Byron Russell is a Director of Woodstock Publishing and Pete Sharma Associates, as well as being the Joint Coordinator of the IATEFL Materials Writing SIG (MaWSIG). You can follow him on Twitter at @byronofcombe.
A publishing friend called me up the other day, full of concern – “Cengage!” she said. “It’s bankrupt, you know!” Formerly known as Thomson Learning, Cengage was acquired by Apax and Omers Capital Partners in 2007 in a $7.75 billion leveraged buyout from Thomson Corporation. While it is certainly true that Cengage and its wholly owned American subsidiaries have just signed voluntary petitions for bankruptcy in the courts of New York with debts in exceess of 4bn, rumours of the company’s imminent demise are grossly exaggerated.
First, this is debt re-structuring, which is not the same as a write-off. Cengage CEO Michael Hansen: “After we come out of this, we feel we’ll be in a very good position, with a very sound balance sheet, and a lot of room to continue to invest in the business.” Secondly, the petition only applies to US parts of the business anyway. For Cengage operations in EMEA, it’s business as usual. As Hansen says in his open letter to customers, Cengage “maintains substantial cash balances and expects to have positive cash flow, and offices and facilities around the world are serving customers and business partners as usual. (Customers) will continue receiving uninterrupted services, product orders delivered in full and as scheduled, and attentive customer care and support”.
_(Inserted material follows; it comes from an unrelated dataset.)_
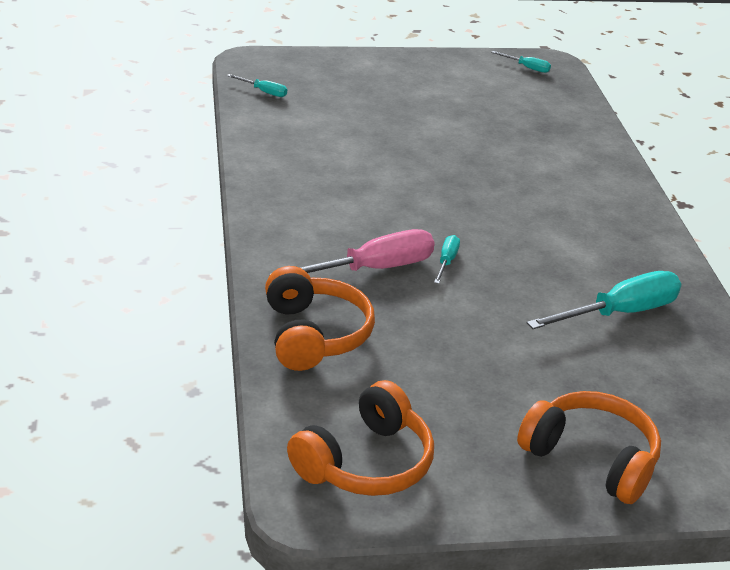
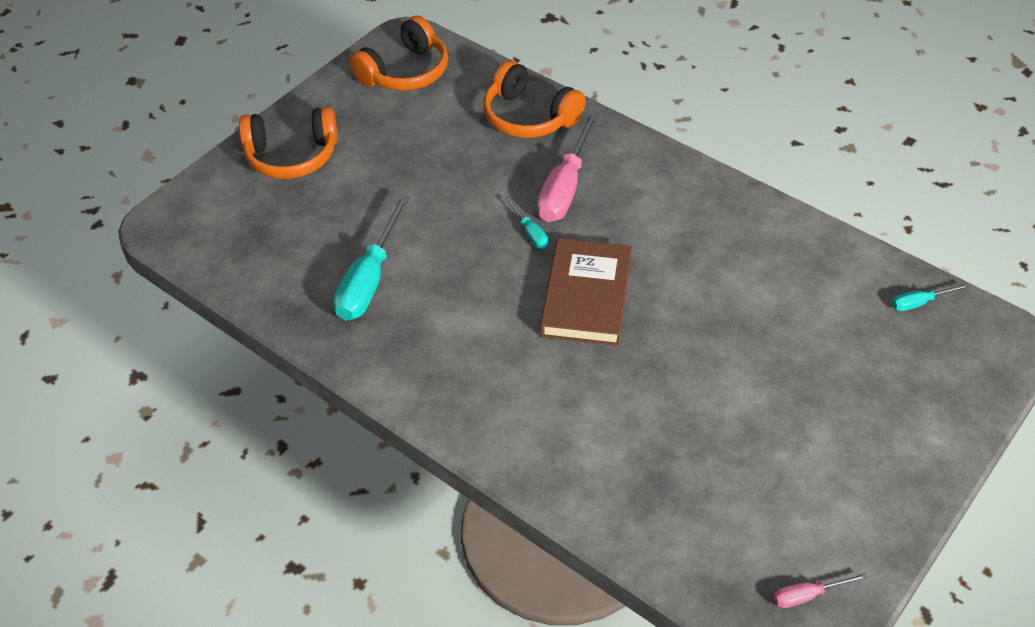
camera: 140 degrees right, 15 degrees up
orange headphones [287,380,434,496] -> orange headphones turned 135 degrees counterclockwise [349,16,448,91]
turquoise screwdriver [491,51,551,73] -> pink screwdriver [773,573,868,608]
none -> brown book [540,238,632,346]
According to senior management, one reason for the current budget imbalance is that too much investment was directed to print at the expense of digital. Under new management, Cengage is focused “squarely on digital” and faculty and student users. Last year, according to publicly-available figures, print accounted for over 80% of the Cengage product mix; by 2018, this will have shifted closer to 50/50. This is going to mean more new investment, wisely spent – and a new raft of innovative digital product across all business segments, including ELT. For the full story and covering documentation go here.
This post originally appeared on woodstockpublishing.co.uk.
2 thoughts on “Cengage – that bankruptcy file”
I have been banging on about this for years. I don’t understand why companies don’t move with the times. Isn’t it basic sense?
Very interesting and precise summary Byron. Let’s hope the ELT part of Cengage will operate successfully in the future. As an outsider, I was (theoretically) considering a while ago whether the merger of Cengage with the National Geographic was a wise decision. However the NatGeo video and image stock truly added some extra value to the coursebooks, it might have significantly influenced (deteriorated) the ROI structure of any new project. To put it in another way: if I invite some friends to a party, no matter how much I love them, I would not bake Swarowski crystals into the surprise cake.